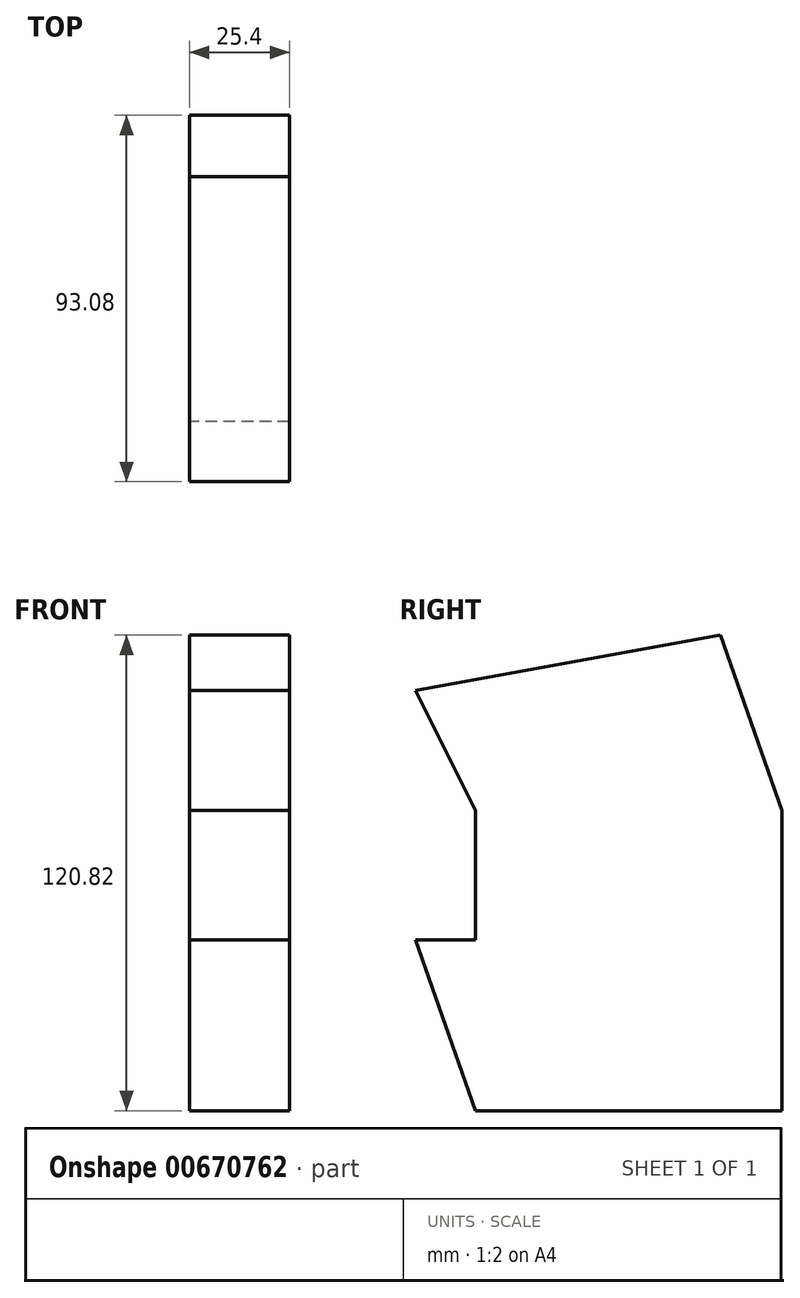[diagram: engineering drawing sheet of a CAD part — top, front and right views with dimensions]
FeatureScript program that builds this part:
annotation { "Feature Type Name" : "Feature", "Feature Type Description" : "" }
export const myFeature = defineFeature(function(context is Context, id is Id, definition is map)
    precondition{}
    {
        {
            var Q0;
            Q0=qCreatedBy(makeId("Right.planeOp"),FACE);
            var sketch = newSketch(context, id + "F0", { "sketchPlane" : qUnion([Q0])});
            skLineSegment(sketch, "E0", {"start": v(0, 0) * mm, "end": v(77.87, 0) * mm});
            skLineSegment(sketch, "E1", {"start": v(77.87, 0) * mm, "end": v(77.87, 76.24) * mm});
            skLineSegment(sketch, "E2", {"start": v(77.87, 76.24) * mm, "end": v(0, 76.24) * mm});
            skLineSegment(sketch, "E3", {"start": v(0, 76.24) * mm, "end": v(0, 0) * mm});
            skLineSegment(sketch, "E4", {"start": v(0, 0) * mm, "end": v(-15.2, 43.44) * mm});
            skLineSegment(sketch, "E5", {"start": v(-15.2, 43.44) * mm, "end": v(-15.2, 106.73) * mm});
            skLineSegment(sketch, "E6", {"start": v(-15.2, 106.73) * mm, "end": v(0, 76.24) * mm});
            skLineSegment(sketch, "E7", {"start": v(77.87, 76.24) * mm, "end": v(62.26, 120.82) * mm});
            skLineSegment(sketch, "E8", {"start": v(62.26, 120.82) * mm, "end": v(-15.2, 106.73) * mm});
            skLineSegment(sketch, "E9", {"start": v(-15.2, 43.44) * mm, "end": v(62.26, 43.44) * mm});
            skLineSegment(sketch, "E10", {"start": v(62.26, 43.44) * mm, "end": v(77.87, 0) * mm});
            skLineSegment(sketch, "E11", {"start": v(62.26, 43.44) * mm, "end": v(62.26, 120.82) * mm});
            skSolve(sketch);
        }
        {
            var Q0;
            {var subQ0=sQuery(id+"F0.wireOp",EDGE,"E7");Q0=makeQuery(id+"F0.imprint","IMPRINT",FACE,{"disambiguationData":[TD([[makeQuery(id+"F0.imprint","IMPRINT",EDGE,{"derivedFrom":subQ0}),1.0]])]});}
            var Q1;
            {var subQ0=sQuery(id+"F0.wireOp",EDGE,"E4");Q1=makeQuery(id+"F0.imprint","IMPRINT",FACE,{"disambiguationData":[TD([[makeQuery(id+"F0.imprint","IMPRINT",EDGE,{"derivedFrom":subQ0}),-1.0]])]});}
            var Q2;
            {var subQ0=sQuery(id+"F0.wireOp",EDGE,"E0");Q2=makeQuery(id+"F0.imprint","IMPRINT",FACE,{"disambiguationData":[TD([[makeQuery(id+"F0.imprint","IMPRINT",EDGE,{"derivedFrom":subQ0}),1.0]])]});}
            var Q3;
            {var subQ0=sQuery(id+"F0.wireOp",EDGE,"E1");Q3=makeQuery(id+"F0.imprint","IMPRINT",FACE,{"disambiguationData":[TD([[makeQuery(id+"F0.imprint","IMPRINT",EDGE,{"derivedFrom":subQ0}),1.0]])]});}
            var Q4;
            {var subQ0=sQuery(id+"F0.wireOp",EDGE,"E6");Q4=makeQuery(id+"F0.imprint","IMPRINT",FACE,{"disambiguationData":[TD([[makeQuery(id+"F0.imprint","IMPRINT",EDGE,{"derivedFrom":subQ0}),1.0]])]});}
            var Q5;
            {var subQ1=sQuery(id+"F0.wireOp",EDGE,"E2");var subQ3=sQuery(id+"F0.wireOp",EDGE,"E11");var subQ4=makeQuery(id+"F0.imprint","INTERSECT",VERTEX,{"derivedFrom":[subQ1,subQ3]});Q5=makeQuery(id+"F0.imprint","IMPRINT",FACE,{"disambiguationData":[TD([[makeQuery(id+"F0.imprint","IMPRINT",EDGE,{"disambiguationData":[TD([[subQ4,-1.0]])],"derivedFrom":subQ1}),1.0]])]});}
            extrude(context, id + "F1", {"entities" : qUnion([Q0, Q1, Q2, Q3, Q4, Q5]), "depth" : 25.4 * mm, "offsetDistance" : 25.4 * mm});
        }
    });
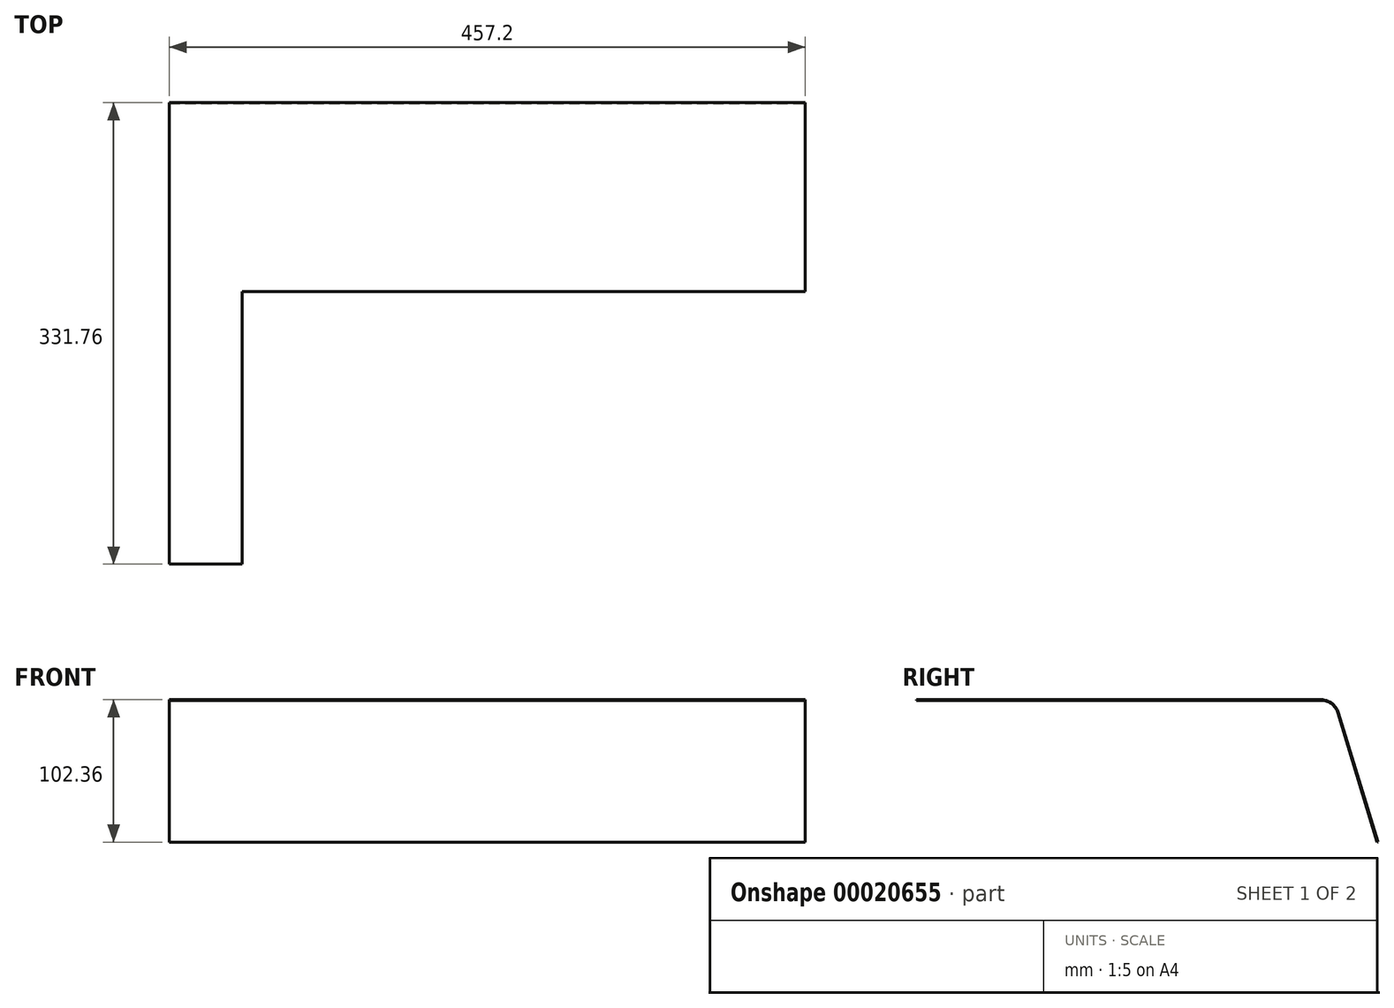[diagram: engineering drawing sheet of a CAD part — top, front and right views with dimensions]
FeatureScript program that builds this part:
annotation { "Feature Type Name" : "Feature", "Feature Type Description" : "" }
export const myFeature = defineFeature(function(context is Context, id is Id, definition is map)
    precondition{}
    {
        {
            var Q0;
            Q0=qCreatedBy(makeId("Right.planeOp"),FACE);
            var sketch = newSketch(context, id + "F0", { "sketchPlane" : qUnion([Q0])});
            skLineSegment(sketch, "E0", {"start": v(-259.13, 0) * mm, "end": v(31.98, 0) * mm});
            skLineSegment(sketch, "E1", {"start": v(44.12, -8.99) * mm, "end": v(72.63, -102.21) * mm});
            skPoint(sketch, "E2.visualSharp", {"position": v(41.38, 0) * mm});
            skArc(sketch, "E2.filletArc", {"start": v(44.12, -8.99) * mm, "mid": v(39.53, -2.5) * mm, "end": v(31.98, 0) * mm});
            skLineSegment(sketch, "E3.0", {"start": v(43.65, -9.13) * mm, "end": v(72.15, -102.36) * mm});
            skArc(sketch, "E3.1", {"start": v(43.65, -9.13) * mm, "mid": v(39.24, -2.9) * mm, "end": v(31.98, -0.5) * mm});
            skLineSegment(sketch, "E3.2", {"start": v(-259.13, -0.5) * mm, "end": v(31.98, -0.5) * mm});
            skLineSegment(sketch, "E4", {"start": v(-259.13, -0.5) * mm, "end": v(-259.13, 0) * mm});
            skLineSegment(sketch, "E5", {"start": v(72.15, -102.36) * mm, "end": v(72.63, -102.21) * mm});
            skSolve(sketch);
        }
        {
            var Q0;
            Q0=makeQuery(id+"F0.imprint","IMPRINT",FACE,{"disambiguationData":[TD([[makeQuery(id+"F0.imprint","IMPRINT",EDGE,{"derivedFrom":sQuery(id+"F0.wireOp",EDGE,"E0")}),-1.0]])]});
            extrude(context, id + "F1", {"entities" : qUnion([Q0]), "oppositeDirection" : true, "depth" : 457.2 * mm, "symmetric" : true});
        }
        {
            var Q0;
            Q0=qCreatedBy(makeId("Top.planeOp"),FACE);
            var sketch = newSketch(context, id + "F2", { "sketchPlane" : qUnion([Q0])});
            skCircle(sketch, "E6", {"center": v(-27.64, -26.13) * mm, "radius": 1.25 * mm});
            skCircle(sketch, "E7.0.1.0", {"center": v(-27.64, 26.13) * mm, "radius": 1.25 * mm});
            skCircle(sketch, "E7.1.0.0", {"center": v(27.64, -26.13) * mm, "radius": 1.25 * mm});
            skCircle(sketch, "E7.1.1.0", {"center": v(27.64, 26.13) * mm, "radius": 1.25 * mm});
            skSolve(sketch);
        }
        {
            var Q0;
            Q0=makeQuery(id+"F2.imprint","IMPRINT",FACE,{"disambiguationData":[TD([[makeQuery(id+"F2.imprint","IMPRINT",EDGE,{"derivedFrom":sQuery(id+"F2.wireOp",EDGE,"E7.0.1.0")}),1.0]])]});
            var Q1;
            Q1=makeQuery(id+"F2.imprint","IMPRINT",FACE,{"disambiguationData":[TD([[makeQuery(id+"F2.imprint","IMPRINT",EDGE,{"derivedFrom":sQuery(id+"F2.wireOp",EDGE,"E7.1.1.0")}),1.0]])]});
            var Q2;
            Q2=makeQuery(id+"F2.imprint","IMPRINT",FACE,{"disambiguationData":[TD([[makeQuery(id+"F2.imprint","IMPRINT",EDGE,{"derivedFrom":sQuery(id+"F2.wireOp",EDGE,"E6")}),1.0]])]});
            var Q3;
            Q3=makeQuery(id+"F2.imprint","IMPRINT",FACE,{"disambiguationData":[TD([[makeQuery(id+"F2.imprint","IMPRINT",EDGE,{"derivedFrom":sQuery(id+"F2.wireOp",EDGE,"E7.1.0.0")}),1.0]])]});
            var Q4;
            Q4=sQuery(id+"F2.wireOp",EDGE,"E6");
            var Q5;
            Q5=sQuery(id+"F2.wireOp",EDGE,"E7.1.0.0");
            var Q6;
            Q6=sQuery(id+"F2.wireOp",EDGE,"E7.1.1.0");
            var Q7;
            Q7=sQuery(id+"F2.wireOp",EDGE,"E7.0.1.0");
            extrude(context, id + "F3", {"entities" : qUnion([Q0, Q1, Q2, Q3]), "operationType" : NewBodyOperationType.REMOVE, "surfaceEntities" : qUnion([Q4, Q5, Q6, Q7]), "depth" : 10 * mm});
        }
        {
            var Q0;
            Q0=makeQuery(id+"F1.opExtrude","SWEPT_FACE",FACE,{"disambiguationData":[OSD([sQuery(id+"F0.wireOp",EDGE,"E0")])]});
            var sketch = newSketch(context, id + "F4", { "sketchPlane" : qUnion([Q0])});
            skLineSegment(sketch, "E8.bottom", {"start": v(-176.35, -63.02) * mm, "end": v(277.54, -63.02) * mm});
            skLineSegment(sketch, "E8.top", {"start": v(-176.35, -278.76) * mm, "end": v(277.54, -278.76) * mm});
            skLineSegment(sketch, "E8.left", {"start": v(-176.35, -63.02) * mm, "end": v(-176.35, -278.76) * mm});
            skLineSegment(sketch, "E8.right", {"start": v(277.54, -63.02) * mm, "end": v(277.54, -278.76) * mm});
            skSolve(sketch);
        }
        {
            var Q0;
            {var subQ2=sQuery(id+"F4.wireOp",EDGE,"E8.bottom");var subQ6=sQuery(id+"F4.wireOp",EDGE,"E8.left");var subQ8=makeQuery(id+"F4.imprint","INTERSECT",VERTEX,{"derivedFrom":[subQ2,subQ6]});Q0=makeQuery(id+"F4.imprint","IMPRINT",FACE,{"disambiguationData":[TD([[makeQuery(id+"F4.imprint","IMPRINT",EDGE,{"disambiguationData":[TD([[subQ8,-1.0]])],"derivedFrom":subQ2}),-1.0]])]});}
            var Q1;
            Q1=makeQuery(id+"F1.opExtrude","SWEPT_FACE",FACE,{"disambiguationData":[OSD([sQuery(id+"F0.wireOp",EDGE,"E3.2")])]});
            extrude(context, id + "F5", {"entities" : qUnion([Q0]), "operationType" : NewBodyOperationType.REMOVE, "oppositeDirection" : true, "endBoundEntity" : qUnion([Q1]), "depth" : 25 * mm});
        }
    });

|---|

• **What to do**: Pick out every line in the records above that contains the string "REMOVE", and copy each of those lines in full.

• **Written solution**:
            extrude(context, id + "F3", {"entities" : qUnion([Q0, Q1, Q2, Q3]), "operationType" : NewBodyOperationType.REMOVE, "surfaceEntities" : qUnion([Q4, Q5, Q6, Q7]), "depth" : 10 * mm});
            extrude(context, id + "F5", {"entities" : qUnion([Q0]), "operationType" : NewBodyOperationType.REMOVE, "oppositeDirection" : true, "endBoundEntity" : qUnion([Q1]), "depth" : 25 * mm});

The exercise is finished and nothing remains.